━━━━━ Page excerpt ━━━━━
Paracelsus, the prince of charlatans, styled himself "King of Physic," but, though he professed to have discovered the _elixir of life_, he humbly died at the early age of forty-eight years.
We are told of a patient who, instead of the medicine prescribed, swallowed the prescription! and _Punch_ records an extraordinary case of a voracious individual who bolted a door, and threw up a window!
Sydney Smith, on being told by his doctor to take a walk on an empty stomach, asked--"Upon whose!" But a truce to stories suggested by the queer nostrums of quacks.
Empirics, however, often believed in their nostrums, and were, sometimes, amiable and unselfish.
In the year 1776, we are told, there lived a German doctor, who styled himself, or was called, "the Rain-water doctor;" all the diseases to which flesh is heir he professed to cure by this simple agent. Some wonderful cures were, it is said, achieved by means of his application of this fluid, and his reputation spread far and wide; crowds of maimed and sickly folk flocked to him, seeking relief at his hands. What is yet more remarkable still, he declined to accept any fee from his patients!
Dr. Haygarth, of Bath, had a pair of wooden tractors made in precisely the same shape and appearance as Perkin's metallic ones; and the same results followed as when the others, which cost five guineas a pair, were used.
The story is well known of the condemned criminal in Paris, who was laid on a dissecting table, strapped down, with his eyes bandaged, and slightly pricked, when streamlets of water set a-trickling made him think, as he had been told, that he was being bled to death. His strength gradually ebbed away, and he actually died, although he did not lose a drop of blood.
I knew of a gentleman who, when pills to procure sleep were ordered to be discontinued, lay awake. The doctor made up a box of bread pills, which were administered as the others had been, and the patient slept, and recovered rapidly.
━━━━━ Input data ━━━━━
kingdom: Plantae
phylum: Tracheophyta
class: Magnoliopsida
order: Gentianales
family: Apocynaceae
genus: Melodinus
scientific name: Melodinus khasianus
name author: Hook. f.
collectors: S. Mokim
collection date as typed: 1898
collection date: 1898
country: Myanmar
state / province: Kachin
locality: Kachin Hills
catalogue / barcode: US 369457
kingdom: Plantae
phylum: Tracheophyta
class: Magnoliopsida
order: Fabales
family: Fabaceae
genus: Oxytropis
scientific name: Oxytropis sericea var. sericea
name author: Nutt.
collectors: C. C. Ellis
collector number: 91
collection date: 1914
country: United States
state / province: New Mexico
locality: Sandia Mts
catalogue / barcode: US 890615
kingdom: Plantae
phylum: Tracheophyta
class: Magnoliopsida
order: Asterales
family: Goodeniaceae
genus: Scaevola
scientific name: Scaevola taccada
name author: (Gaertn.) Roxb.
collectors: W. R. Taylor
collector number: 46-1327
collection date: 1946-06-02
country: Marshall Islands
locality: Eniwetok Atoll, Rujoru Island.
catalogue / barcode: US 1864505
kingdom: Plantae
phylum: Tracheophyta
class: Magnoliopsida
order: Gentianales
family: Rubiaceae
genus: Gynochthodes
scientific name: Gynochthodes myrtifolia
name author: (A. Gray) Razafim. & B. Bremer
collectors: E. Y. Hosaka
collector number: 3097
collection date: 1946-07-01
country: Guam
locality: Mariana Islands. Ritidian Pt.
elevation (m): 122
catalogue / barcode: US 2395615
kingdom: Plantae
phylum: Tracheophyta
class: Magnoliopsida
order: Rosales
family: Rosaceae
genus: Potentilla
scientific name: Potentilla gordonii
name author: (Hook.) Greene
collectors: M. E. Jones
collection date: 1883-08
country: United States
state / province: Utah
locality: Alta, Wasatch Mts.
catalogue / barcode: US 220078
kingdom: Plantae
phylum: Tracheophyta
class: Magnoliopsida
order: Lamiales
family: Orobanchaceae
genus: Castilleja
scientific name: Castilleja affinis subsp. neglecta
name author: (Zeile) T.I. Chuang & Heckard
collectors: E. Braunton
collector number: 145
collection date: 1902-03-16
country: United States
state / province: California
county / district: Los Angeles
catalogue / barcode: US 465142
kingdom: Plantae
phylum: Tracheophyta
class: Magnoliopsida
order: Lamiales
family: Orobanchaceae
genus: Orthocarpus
━━━━━
_Exercises:_
1) From the excerpt on quacks and their nostrums, write out the text starting with "Paracelsus, the prince" and going on through "amiable and unselfish.".
2) In the excerpt on quacks and their nostrums, what did the "Rain-water doctor" decline to accept from his patients?

_Results by task:_
1)
Paracelsus, the prince of charlatans, styled himself "King of Physic," but, though he professed to have discovered the _elixir of life_, he humbly died at the early age of forty-eight years.
We are told of a patient who, instead of the medicine prescribed, swallowed the prescription! and _Punch_ records an extraordinary case of a voracious individual who bolted a door, and threw up a window!
Sydney Smith, on being told by his doctor to take a walk on an empty stomach, asked--"Upon whose!" But a truce to stories suggested by the queer nostrums of quacks.
Empirics, however, often believed in their nostrums, and were, sometimes, amiable and unselfish.

2) Any fee.